August 05, 2021
New Iranian President Ebrahim Raisi will be sworn in today (Thursday) with a looming health crisis, difficult negotiations over the country's nuclear programme and other issues awaiting his attention.
The former judiciary chief officially began his four-year mandate on Tuesday when he was inaugurated by Supreme Leader Ayatollah Ali Khamenei.
Raisi takes over from Hassan Rouhani, whose landmark achievement during his two-term presidency was the 2015 nuclear agreement between the Iran and six world powers.
Raisi, who won office in a June 18 election marked by record abstention after many heavyweights were barred from standing, is set to be sworn in before parliament at 5:00 pm (1230 GMT).
Traffic limitations are to be imposed on streets around the parliament and flights suspended for two and a half hours in Tehran and the adjacent provinces of Alborz and Qazvin, state TV said.
Iran has been grappling with a deep economic and social crisis following former president Donald Trump's decision to unilaterally withdraw the US from the nuclear deal in 2018 and impose crushing sanctions.
In response, Tehran pulled back from most of its main commitments in the deal, formally known as the Joint Comprehensive Plan of Action, or JCPOA.
"We believe the people's economic position is unfavourable, both because of the hostility of our enemies and because of the shortcomings and problems inside the country," Raisi said on Tuesday.
His new government would seek to lift "oppressive" sanctions, but would "not tie the nation's standard of living to the will of foreigners", he added.
The 60-year-old faces warnings to Iran from the United States, Britain and Israel over a deadly tanker attack last week, for which Tehran denies responsibility.
Iran is also battling the Middle East's deadliest outbreak of the Covid-19 pandemic, with more than four million cases and upwards of 92,000 deaths.

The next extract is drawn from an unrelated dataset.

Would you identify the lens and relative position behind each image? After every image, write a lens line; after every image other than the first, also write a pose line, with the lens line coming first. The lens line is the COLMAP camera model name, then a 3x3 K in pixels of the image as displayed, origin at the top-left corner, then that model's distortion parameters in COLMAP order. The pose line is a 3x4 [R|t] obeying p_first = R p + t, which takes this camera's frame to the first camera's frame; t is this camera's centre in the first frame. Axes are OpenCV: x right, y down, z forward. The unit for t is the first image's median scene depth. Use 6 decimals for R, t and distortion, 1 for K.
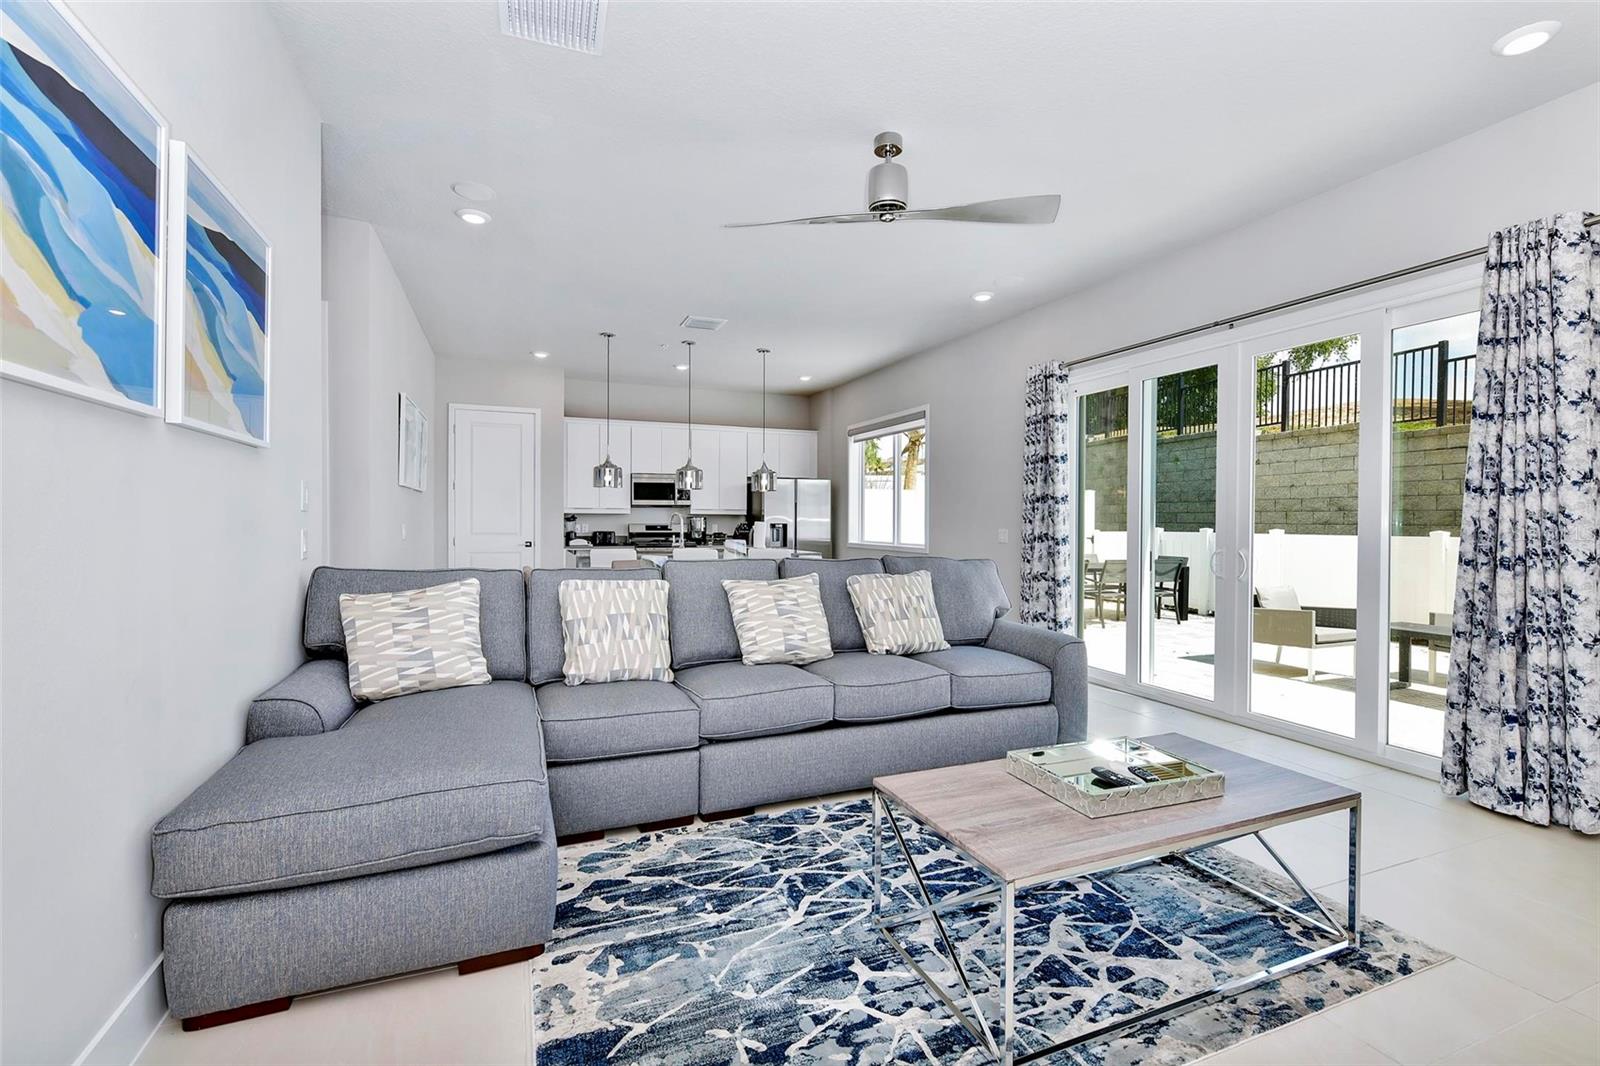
lens RADIAL K [[699.0, 0, 822.8], [0, 699.0, 536.6], [0, 0, 1]] dist [-0.000063, -0.002421]
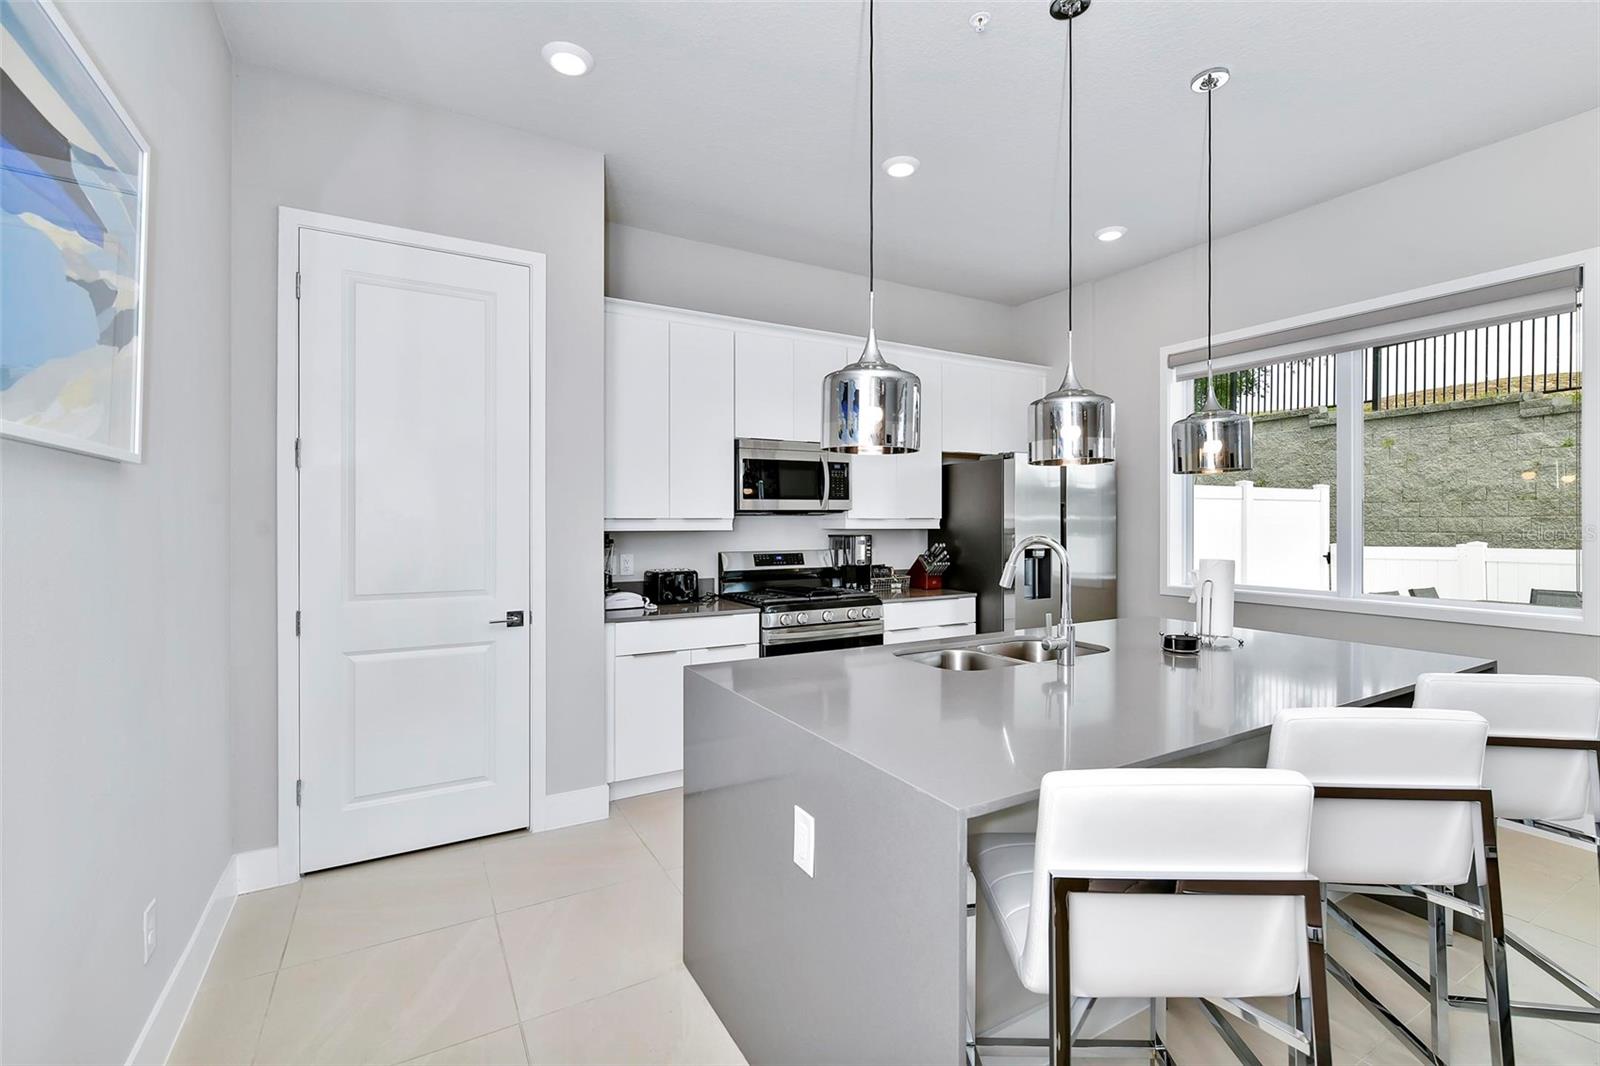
lens RADIAL K [[699.0, 0, 809.7], [0, 699.0, 522.9], [0, 0, 1]] dist [-0.000063, -0.002421]
pose [[0.991179, -0.003439, 0.132484, -0.642500], [0.005626, 0.999854, -0.016131, -0.067281], [-0.132409, 0.016734, 0.991054, 1.255227]]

Iranian media outlets said Raisi was also expected to present his proposed cabinet line-up ahead of a two-week deadline to do so.
State media said several foreign officials had arrived in Tehran to attend Thursday's ceremony, including the presidents of Iraq and Afghanistan and parliament speakers from Russia, South Africa and Syria, among others.
European Union diplomat and nuclear deal negotiator Enrique Mora, who met Iran's outgoing Foreign Minister Mohammad Javad Zarif in Tehran on Wednesday, is among representatives from the bloc who arrived in Iran's capital, according to the agency.
Six rounds of nuclear talks between Iran and world powers were held in Vienna between April and June in an attempt to revive the accord. The last round concluded on June 20, with no date set for another.
Raisi's presidency is due to consolidate power in the hands of conservatives following their 2020 parliamentary election victory, which was marked by the disqualification of thousands of reformist or moderate candidates.
The new president got to work on Wednesday, chairing a coronavirus task force meeting and also seeing ministers from the Rouhani administration, the presidency said.
The new president will have his work cut out for him on several fronts, several Iranian newspapers noted after his inauguration.
US sanctions have choked Iran and its vital oil exports, and the economy contracted by more than 6% in both 2018 and 2019.
Raisi will have to "face multiple challenges due to the high number of problems", an editorial in the Kayhan newspaper said Wednesday, including "unprecedented inflation", steep housing prices, a private-sector recession and "corruption".
Javan called on the new government to "implement specific plans to resolve the urgent" problems.
It cited "water and electricity, basic products and vaccinations" as among issues that need to be resolved in the short term.
Rolling blackouts began in Tehran and other large cities last month, with officials blaming the impact of drought on hydroelectric power generation as well as surging demand.
Demonstrators took to the streets of Khuzestan province in the southwest over water shortages.
Newspaper Shargh expressed the hope that "political games will make way for healthy intellectual rivalry and different discourse and voices" in the new government.
"That will only be possible by promoting press and media freedom and great tolerance on the part of government members," it added.